Tampa Bay also applied QM to their base running strategy.  This involved training players to keep running if fielders didn’t have the ball. A simple heuristic to be sure, but a non-standard one in Major League Baseball and one which propelled them from 25th to 1st in extra bases run. Given the potency of this rule, I’m confident that a statistician tested it using league data before Tampa Bay implemented it.

Statistical Justification of Onfield Strategy

Moneyball detailed the first Major League efforts to debunk baseball tactics such as sacrifice bunts and stealing bases although The Extra 2% offers several of its own. These include using extra in-fielders for batters who frequently hit ground balls, extra out-fielders for batters with a tendency for fly outs, shifting the infield left or right depending on a batters ground out tendencies, and an extra fielder in center right against Derek Jeter.
“Maddon, whose more adventurous against-the-Book decisions included issuing the infamous bases-loaded intentional walk to Josh Hamilton, sending a runner while down 9-0, using unusually aggressive defensive shifts, and starting same-hand hitters against a handful of quirky pitchers.”  (Page 172)
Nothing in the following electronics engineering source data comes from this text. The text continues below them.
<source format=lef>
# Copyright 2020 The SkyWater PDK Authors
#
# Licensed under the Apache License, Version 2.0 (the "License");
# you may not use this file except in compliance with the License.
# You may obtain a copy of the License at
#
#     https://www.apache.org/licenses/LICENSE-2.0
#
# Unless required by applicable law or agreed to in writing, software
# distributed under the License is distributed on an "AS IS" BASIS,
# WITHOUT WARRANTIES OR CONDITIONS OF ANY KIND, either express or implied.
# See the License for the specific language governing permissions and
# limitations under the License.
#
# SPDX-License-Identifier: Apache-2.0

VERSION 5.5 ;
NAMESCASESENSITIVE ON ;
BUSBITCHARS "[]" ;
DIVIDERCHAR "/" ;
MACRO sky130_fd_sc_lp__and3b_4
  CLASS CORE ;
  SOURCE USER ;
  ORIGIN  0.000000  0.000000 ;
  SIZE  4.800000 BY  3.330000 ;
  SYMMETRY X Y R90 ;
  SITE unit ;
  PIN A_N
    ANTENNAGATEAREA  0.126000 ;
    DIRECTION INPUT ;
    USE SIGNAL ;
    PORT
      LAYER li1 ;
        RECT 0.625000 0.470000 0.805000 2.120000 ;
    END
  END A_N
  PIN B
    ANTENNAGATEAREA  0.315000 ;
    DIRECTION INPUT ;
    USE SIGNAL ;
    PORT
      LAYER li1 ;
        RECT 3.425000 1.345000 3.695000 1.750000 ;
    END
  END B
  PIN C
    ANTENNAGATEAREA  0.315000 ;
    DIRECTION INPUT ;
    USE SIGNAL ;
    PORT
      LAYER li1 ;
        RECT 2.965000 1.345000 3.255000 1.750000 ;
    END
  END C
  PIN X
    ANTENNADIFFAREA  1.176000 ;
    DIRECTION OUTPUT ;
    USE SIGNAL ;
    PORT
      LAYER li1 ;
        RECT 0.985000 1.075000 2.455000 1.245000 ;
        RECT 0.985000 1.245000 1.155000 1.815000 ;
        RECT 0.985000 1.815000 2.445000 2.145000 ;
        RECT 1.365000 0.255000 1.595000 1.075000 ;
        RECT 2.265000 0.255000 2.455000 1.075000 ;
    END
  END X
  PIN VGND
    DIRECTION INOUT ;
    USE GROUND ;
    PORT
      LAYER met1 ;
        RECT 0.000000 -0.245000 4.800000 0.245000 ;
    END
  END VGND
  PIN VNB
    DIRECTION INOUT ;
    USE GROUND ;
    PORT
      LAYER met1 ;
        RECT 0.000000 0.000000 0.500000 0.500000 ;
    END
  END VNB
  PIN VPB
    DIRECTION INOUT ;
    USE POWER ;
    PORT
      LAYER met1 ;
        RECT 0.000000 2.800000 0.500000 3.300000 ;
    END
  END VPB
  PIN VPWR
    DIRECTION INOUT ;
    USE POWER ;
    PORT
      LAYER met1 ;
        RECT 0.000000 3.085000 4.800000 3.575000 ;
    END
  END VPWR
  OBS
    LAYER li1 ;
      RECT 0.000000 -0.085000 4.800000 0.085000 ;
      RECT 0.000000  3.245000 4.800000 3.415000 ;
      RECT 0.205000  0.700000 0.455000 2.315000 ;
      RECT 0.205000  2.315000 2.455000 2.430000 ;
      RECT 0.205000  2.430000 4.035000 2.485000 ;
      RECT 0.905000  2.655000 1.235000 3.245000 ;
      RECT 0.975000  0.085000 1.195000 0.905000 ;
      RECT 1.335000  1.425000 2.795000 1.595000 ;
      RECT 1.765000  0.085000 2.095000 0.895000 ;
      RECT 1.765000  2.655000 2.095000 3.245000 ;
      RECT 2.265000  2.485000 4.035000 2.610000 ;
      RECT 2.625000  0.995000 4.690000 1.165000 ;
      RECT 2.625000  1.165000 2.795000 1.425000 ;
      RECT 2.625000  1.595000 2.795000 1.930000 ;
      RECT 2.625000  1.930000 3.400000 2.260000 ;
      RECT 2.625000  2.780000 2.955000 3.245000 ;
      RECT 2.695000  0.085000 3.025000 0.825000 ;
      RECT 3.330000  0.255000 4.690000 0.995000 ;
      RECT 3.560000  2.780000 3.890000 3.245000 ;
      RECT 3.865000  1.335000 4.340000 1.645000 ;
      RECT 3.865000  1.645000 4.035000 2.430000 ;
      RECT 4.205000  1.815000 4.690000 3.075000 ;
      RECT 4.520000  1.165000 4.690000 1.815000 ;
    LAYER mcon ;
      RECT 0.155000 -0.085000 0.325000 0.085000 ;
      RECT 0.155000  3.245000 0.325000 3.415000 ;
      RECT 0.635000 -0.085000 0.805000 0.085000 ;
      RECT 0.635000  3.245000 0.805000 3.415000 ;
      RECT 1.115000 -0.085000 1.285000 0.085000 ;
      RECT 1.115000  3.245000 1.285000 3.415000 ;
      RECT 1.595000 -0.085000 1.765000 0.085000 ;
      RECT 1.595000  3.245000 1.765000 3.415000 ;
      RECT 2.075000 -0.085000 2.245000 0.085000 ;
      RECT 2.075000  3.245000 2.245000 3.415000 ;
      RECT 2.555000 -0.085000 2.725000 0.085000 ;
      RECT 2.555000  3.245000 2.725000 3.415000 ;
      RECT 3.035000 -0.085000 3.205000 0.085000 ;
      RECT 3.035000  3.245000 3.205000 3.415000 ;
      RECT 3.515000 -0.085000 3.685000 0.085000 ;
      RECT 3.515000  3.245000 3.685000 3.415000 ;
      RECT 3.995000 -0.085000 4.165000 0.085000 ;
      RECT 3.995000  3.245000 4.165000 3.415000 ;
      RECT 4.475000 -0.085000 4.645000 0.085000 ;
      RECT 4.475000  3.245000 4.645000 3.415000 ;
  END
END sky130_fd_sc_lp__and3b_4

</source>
Quantification of Benefits

  • Won the American League pennant
  • Went from 25th to 1st in the league for extra bases run
  • Greater pitcher ROI and utilization which reduces rotation of non-injured pitchers
  • Pitcher Arbitrage
  • Similar to the Oakland A's, they can compete against the Yankees with a third the player salaries

 Personal Commentary

Confidentiality of Methodology: The management of this team knows what they’re doing. For example,  when they hired the Pitcher injury prediction specialist, they hid it from the world by not adding his name to the company directory, not letting him announce why he was closing his blog, etc.
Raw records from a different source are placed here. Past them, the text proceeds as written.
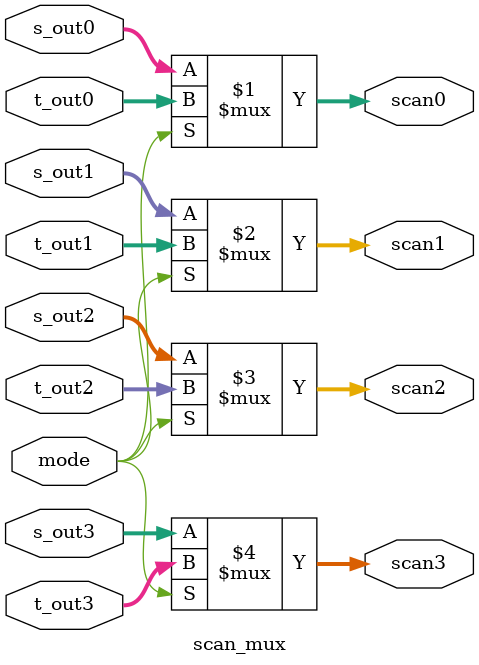
<source format=v>
`timescale 1ns / 1ps
module scan_mux(
	scan0,
	scan1,
	scan2,
	scan3,
	mode,
	t_out0,
	t_out1,
	t_out2,
	t_out3,
	s_out0,
	s_out1,
	s_out2,
	s_out3
);

output [3:0]scan0,scan1,scan2,scan3;
input mode;
input [3:0]t_out0,t_out1,t_out2,t_out3;
input [3:0]s_out0,s_out1,s_out2,s_out3;

assign scan0 = mode ? t_out0 : s_out0;
assign scan1 = mode ? t_out1 : s_out1;
assign scan2 = mode ? t_out2 : s_out2;
assign scan3 = mode ? t_out3 : s_out3;


endmodule

</source>
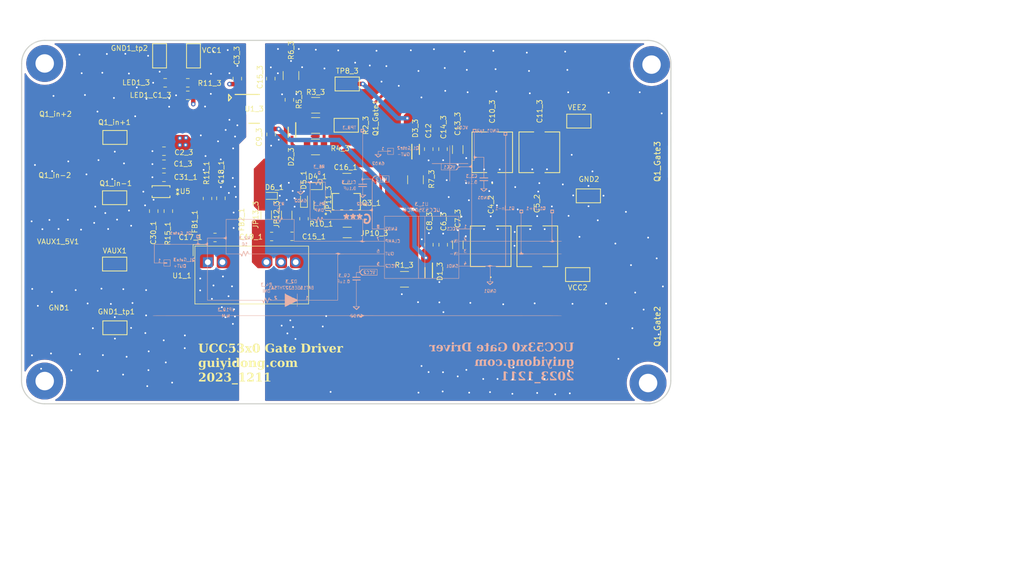
<source format=kicad_pcb>
(kicad_pcb (version 20221018) (generator pcbnew)

  (general
    (thickness 1.6)
  )

  (paper "A4")
  (layers
    (0 "F.Cu" signal)
    (1 "In1.Cu" signal "GND.Cu")
    (2 "In2.Cu" signal "POWER.Cu")
    (31 "B.Cu" signal)
    (32 "B.Adhes" user "B.Adhesive")
    (33 "F.Adhes" user "F.Adhesive")
    (34 "B.Paste" user)
    (35 "F.Paste" user)
    (36 "B.SilkS" user "B.Silkscreen")
    (37 "F.SilkS" user "F.Silkscreen")
    (38 "B.Mask" user)
    (39 "F.Mask" user)
    (40 "Dwgs.User" user "User.Drawings")
    (41 "Cmts.User" user "User.Comments")
    (42 "Eco1.User" user "User.Eco1")
    (43 "Eco2.User" user "User.Eco2")
    (44 "Edge.Cuts" user)
    (45 "Margin" user)
    (46 "B.CrtYd" user "B.Courtyard")
    (47 "F.CrtYd" user "F.Courtyard")
    (48 "B.Fab" user)
    (49 "F.Fab" user)
    (50 "User.1" user)
    (51 "User.2" user)
    (52 "User.3" user)
    (53 "User.4" user)
    (54 "User.5" user)
    (55 "User.6" user)
    (56 "User.7" user)
    (57 "User.8" user)
    (58 "User.9" user)
  )

  (setup
    (stackup
      (layer "F.SilkS" (type "Top Silk Screen"))
      (layer "F.Paste" (type "Top Solder Paste"))
      (layer "F.Mask" (type "Top Solder Mask") (thickness 0.01))
      (layer "F.Cu" (type "copper") (thickness 0.035))
      (layer "dielectric 1" (type "prepreg") (thickness 0.1) (material "FR4") (epsilon_r 4.5) (loss_tangent 0.02))
      (layer "In1.Cu" (type "copper") (thickness 0.035))
      (layer "dielectric 2" (type "core") (thickness 1.24) (material "FR4") (epsilon_r 4.5) (loss_tangent 0.02))
      (layer "In2.Cu" (type "copper") (thickness 0.035))
      (layer "dielectric 3" (type "prepreg") (thickness 0.1) (material "FR4") (epsilon_r 4.5) (loss_tangent 0.02))
      (layer "B.Cu" (type "copper") (thickness 0.035))
      (layer "B.Mask" (type "Bottom Solder Mask") (thickness 0.01))
      (layer "B.Paste" (type "Bottom Solder Paste"))
      (layer "B.SilkS" (type "Bottom Silk Screen"))
      (copper_finish "None")
      (dielectric_constraints no)
    )
    (pad_to_mask_clearance 0)
    (aux_axis_origin 50 130)
    (pcbplotparams
      (layerselection 0x00010fc_ffffffff)
      (plot_on_all_layers_selection 0x0000000_00000000)
      (disableapertmacros false)
      (usegerberextensions true)
      (usegerberattributes true)
      (usegerberadvancedattributes true)
      (creategerberjobfile false)
      (dashed_line_dash_ratio 12.000000)
      (dashed_line_gap_ratio 3.000000)
      (svgprecision 4)
      (plotframeref false)
      (viasonmask false)
      (mode 1)
      (useauxorigin false)
      (hpglpennumber 1)
      (hpglpenspeed 20)
      (hpglpendiameter 15.000000)
      (dxfpolygonmode true)
      (dxfimperialunits true)
      (dxfusepcbnewfont true)
      (psnegative false)
      (psa4output false)
      (plotreference true)
      (plotvalue true)
      (plotinvisibletext false)
      (sketchpadsonfab false)
      (subtractmaskfromsilk true)
      (outputformat 1)
      (mirror false)
      (drillshape 0)
      (scaleselection 1)
      (outputdirectory "UCC_50xx_driver_garber/")
    )
  )

  (net 0 "")
  (net 1 "unconnected-(TP1-Pin_1-Pad1)")
  (net 2 "unconnected-(TP2-Pin_1-Pad1)")
  (net 3 "unconnected-(TP3-Pin_1-Pad1)")
  (net 4 "GND1")
  (net 5 "VCC1")
  (net 6 "GND2")
  (net 7 "VCC2")
  (net 8 "VEE2")
  (net 9 "Net-(U1_1-+VOUT)")
  (net 10 "Net-(U1_1-0V)")
  (net 11 "VCC2: 15 to 33V")
  (net 12 "VEE2:-17.5 to 0V")
  (net 13 "Net-(U1_1-+VIN)")
  (net 14 "Net-(U1_1--VIN)")
  (net 15 "Net-(D1_3-Pad2)")
  (net 16 "Net-(U1_3-OUT)")
  (net 17 "Net-(D2_3-Pad2)")
  (net 18 "Net-(D3_3-Pad1)")
  (net 19 "Net-(D4_1-K)")
  (net 20 "Net-(U1_1--VOUT)")
  (net 21 "Net-(C18_1-Pad1)")
  (net 22 "Net-(Q1_Gate3-Pin_1)")
  (net 23 "Net-(U1_3-CLAMP)")
  (net 24 "VAUX")
  (net 25 "Net-(LED1_3-A)")
  (net 26 "Net-(D5_1-K)")
  (net 27 "Net-(Q1_in+2-Pin_1)")
  (net 28 "Net-(Q1_in-2-Pin_1)")
  (net 29 "unconnected-(TP4-Pin_1-Pad1)")

  (footprint "Library:CAP_6.3 X 5.8_PAN-M" (layer "F.Cu") (at 131.59 59.4049 90))

  (footprint "Library:C_0805_2012Metric" (layer "F.Cu") (at 75.438 69.596 90))

  (footprint "Library:SolderWirePad_single_SMD_5x10mm" (layer "F.Cu") (at 156.4 61 -90))

  (footprint "Library:C_0805_2012Metric" (layer "F.Cu") (at 123.08 75.43 90))

  (footprint "Library:R_1210_3225Metric" (layer "F.Cu") (at 100.97 54.7525))

  (footprint "Library:C_0805_2012Metric" (layer "F.Cu") (at 96.42 50.3025 90))

  (footprint "Library:C_0805_2012Metric" (layer "F.Cu") (at 74.676 59.208 180))

  (footprint "Library:D_SOD-523" (layer "F.Cu") (at 100.875 65.275 180))

  (footprint "Library:BEADC2012X105N" (layer "F.Cu") (at 85.852 71.12 180))

  (footprint "Library:SOD-123_ONS-M" (layer "F.Cu") (at 74.168 66.228 180))

  (footprint "Library:R_1206_3216Metric" (layer "F.Cu") (at 92.4 70.25 90))

  (footprint "Library:R_1210_3225Metric" (layer "F.Cu") (at 96.695 46.1025 90))

  (footprint "Library:TestPoint_Keystone_5019_Minature" (layer "F.Cu") (at 66.175 89.825 180))

  (footprint "Library:C_0805_2012Metric" (layer "F.Cu") (at 120.575 58.8491 -90))

  (footprint "Library:R_0805_2012Metric" (layer "F.Cu") (at 96.8625 73.975 180))

  (footprint "Library:C_0805_2012Metric" (layer "F.Cu") (at 93.245 56.3025 -90))

  (footprint "Library:D_SOD-523" (layer "F.Cu") (at 98.95 67.675 90))

  (footprint "Library:R_0805_2012Metric" (layer "F.Cu") (at 93.3375 74 180))

  (footprint "Library:TestPoint_Keystone_5019_Minature" (layer "F.Cu") (at 106.445 47.5525))

  (footprint "Library:R_1206_3216Metric" (layer "F.Cu") (at 106.385 63.9625 180))

  (footprint "Library:C_0805_2012Metric" (layer "F.Cu") (at 78.806 49.53 180))

  (footprint "Library:SolderWirePad_single_SMD_5x10mm" (layer "F.Cu") (at 156.4 89.6 -90))

  (footprint "Library:C_0805_2012Metric" (layer "F.Cu") (at 120.605 75.43 90))

  (footprint "Library:SolderWirePad_single_SMD_5x10mm" (layer "F.Cu") (at 56.425 78.6805 90))

  (footprint "Library:C_0805_2012Metric" (layer "F.Cu") (at 123.05 58.8491 -90))

  (footprint "MountingHole:MountingHole_3.2mm_M3_Pad" (layer "F.Cu") (at 54 99.06))

  (footprint "Library:SOD2513X110N" (layer "F.Cu") (at 120.57 80.26 -90))

  (footprint "Library:CAP_6.3 X 5.8_PAN-M" (layer "F.Cu") (at 131.318 75.692 90))

  (footprint "Library:SolderWirePad_single_SMD_5x10mm" (layer "F.Cu") (at 56.425 89.928 90))

  (footprint "Library:SolderWirePad_single_SMD_5x10mm" (layer "F.Cu") (at 56.425 67.278 90))

  (footprint "Library:R_1206_3216Metric" (layer "F.Cu") (at 95.95 70.3 90))

  (footprint "Library:TestPoint_Keystone_5019_Minature" (layer "F.Cu") (at 146.6 54 180))

  (footprint "Library:C_1206_3216Metric" (layer "F.Cu") (at 125.6 58.9241 -90))

  (footprint "Library:BEADC2012X105N" (layer "F.Cu") (at 82.2 71.24 -90))

  (footprint "Library:R_0805_2012Metric" (layer "F.Cu") (at 82.225 67.405 -90))

  (footprint "Library:TestPoint_Keystone_5019_Minature" (layer "F.Cu") (at 79.789 42.675 -90))

  (footprint "Library:R_1210_3225Metric" (layer "F.Cu") (at 100.97 51.2525))

  (footprint "Library:CAP_EEFK_D8_PAN-M" (layer "F.Cu") (at 139.3952 75.692 90))

  (footprint "Library:SolderWirePad_single_SMD_5x10mm" (layer "F.Cu") (at 56.425 56.8 90))

  (footprint "Library:C_1206_3216Metric" (layer "F.Cu") (at 125.63 75.43 90))

  (footprint "Library:C_0805_2012Metric" (layer "F.Cu") (at 84.55 67.375 90))

  (footprint "Library:TestPoint_Keystone_5019_Minature" (layer "F.Cu") (at 66.125 78.775 180))

  (footprint "Library:R_0805_2012Metric" (layer "F.Cu") (at 83.525 74.168))

  (footprint "Library:TestPoint_Keystone_5019_Minature" (layer "F.Cu") (at 66.175 56.825))

  (footprint "Library:C_0805_2012Metric" (layer "F.Cu") (at 93.195 46.6275 90))

  (footprint "Library:TestPoint_Keystone_5019_Minature" (layer "F.Cu") (at 106.275 54.72))

  (footprint "Library:C_0805_2012Metric" (layer "F.Cu") (at 74.676 61.468 180))

  (footprint "Library:R_1206_3216Metric" (layer "F.Cu") (at 106.4415 73.3018))

  (footprint "Library:TestPoint_Keystone_5019_Minature" (layer "F.Cu") (at 73.914 42.675 -90))

  (footprint "Library:R_1206_3216Metric" (layer "F.Cu") (at 101.575 68.55 90))

  (footprint "Library:C_0805_2012Metric" (layer "F.Cu") (at 74.676 63.738 180))

  (footprint "Library:C_0805_2012Metric" (layer "F.Cu") (at 78.806 47.355))

  (footprint "Library:TestPoint_Keystone_5019_Minature" (layer "F.Cu")
    (tstamp c866fb18-6f1d-4465-badb-6d928ce00aed)
    (at 146.4 80.6 180)
    (descr "SMT Test Point- Micro Miniature 5019, http://www.keyelco.com/product-pdf.cfm?p=1357")
    (tags "Test Point")
    (property "Sheetfile" "UCC_50xx_driver_github.kicad_sch")
    (property "Sheetname" "")
    (property "ki_description" "test point")
    (property "ki_keywords" "test point tp")
    (path "/c75a8e27-4f53-42cd-af54-4c4e4f40a17e")
    (attr smd)
    (fp_text reference "VCC2" (at 0 -2.25) (layer "F.SilkS")
        (effects (font (size 0.889 0.889) (thickness 0.127)))
      (tstamp 30eaf512-423b-40d6-9161-477b141dbc67)
    )
    (fp_text value "TestPoint" (at 0 2.25) (layer "F.Fab")
        (effects (font (size 1 1) (thickness 0.15)))
      (tstamp 18d5ebae-d4a2-4cef-84dd-413eb90edfa7)
    )
    (fp_text user "${REFERENCE}" (at 0 0) (layer "F.Fab")
        (effects (font (size 0.9 0.9) (thickness 0.135)))
      (tstamp 0803232d-ff32-4047-8c03-ee6cfdc597ff)
    )
    (fp_line (start -2.1 -1.2) (end 2.1 -1.2)
      (stroke (width 0.15) (type solid)) (layer "F.SilkS") (tstamp 267e10e5-3753-4ac9-ac50-46cdc91a69ab))
    (fp_line (start -2.1 1.2) (end -2.1 -1.2)
      (stroke (width 0.15) (type solid)) (layer "F.SilkS") (tstamp 9de37908-d551-49d2-a28c-87484a681b10))
    (fp_line (start 2.1 -1.2) (end 2.1 1.2)
      (stroke (width 0.15) (type solid)) (layer "F.SilkS") (tstamp 990aac9d-b577-4b16-a634-d9c8707331e8))
    (fp_line (start 2.1 1.2) (end -2.1 1.2)
      (stroke (width 0.15) (type solid)) (layer "F.SilkS") (tstamp ec852bbe-9f1c-4e95-9b27-50f6225414fc))
    (fp_line (start -2.35 -1.45) (end 2.35 -1.45)
      (stroke (width 0.05) (type solid)) (layer "F.CrtYd") (tstamp fd6307ae-d62b-4acd-9c53-b83c098d4c27))
    (fp_line (start -2.35 1.45) (end -2.35 -1.45)
      (stroke (width 0.05) (type solid)) (layer "F.CrtYd") (tstamp d2832c7c-0f60-4ced-9307-9eefe91cd98f))
    (fp_line (start 2.35 -1.45) (end 2.35 1.45)
      (stroke (width 0.05) (type solid)) (layer "F.CrtYd") (tstamp e3b24cb8-bfc3-4120-93ef-fc7d0f499998))
    (fp_line (start 2.35 1.45) (end -2.35 1.45)
      (stroke (width 0.05) (type solid)) (layer "F.CrtYd") (tstamp b6d66dfc-96f9-46f4-94ad-3ef332e4175f))
    (fp_line (start -1.9 -0.5) (end -1.9 0.5)
      (stroke (width 0.15) (type solid)) (layer "F.Fab") (tstamp f87d95a4-17b0-4c6c-8203-c2ce3e857cda))
    (fp_line (start -1.9 -0.5) (end 1.9 -0.5)
      (stroke (width 0.15) (type solid)) (layer "F.Fab") (tstamp 56adabe7-231f-46ec-b772-945c0403cd57))
    (fp_line (start -1.75 0.5) (end -1.25 0.5)
      (stroke (width 0.15) (type solid)) (layer "F.Fab") (tstamp e2c9312b-bfb2-4723-abb5-b86c500f4bc2))
    (fp_line (start -1.25 -1) (end -1.25 -0.5)
      (stroke (width 0.15) (type solid)) (layer "F.Fab") (tstamp 1b59ddcd-5085-4dfa-bf53-8f4abcc4286a))
    (fp_line (start -1.25 -0.5) (end -1.75 -0.5)
      (stroke (w
... [1806702 chars truncated]
</source>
Injured Pitcher Arbitrage: I’m especially interested though in the implications of the pitcher injury prediction. More specifically, a team with this capability can profitably arbitrage injury prone pitchers. Familiarity with league-wide injuries as well as the additional information known from the injury-prone pitcher’s history would produce a robust injury prevention capability. After all, to what extent is an injured pitcher the result of poor management vs. poor self-knowledge?

Data Cleansing as Competitive Advantage: Several articles mention calibration problems with the Pitch F/X cameras, leading to different baselines in different stadiums. Could an analytically oriented team gain an advantage over other analytical teams by deliberately skewing the cameras in their own stadium, and by excelling in their normalization or data cleansing methods?

The automated collection and public distribution of data creates an inflection point.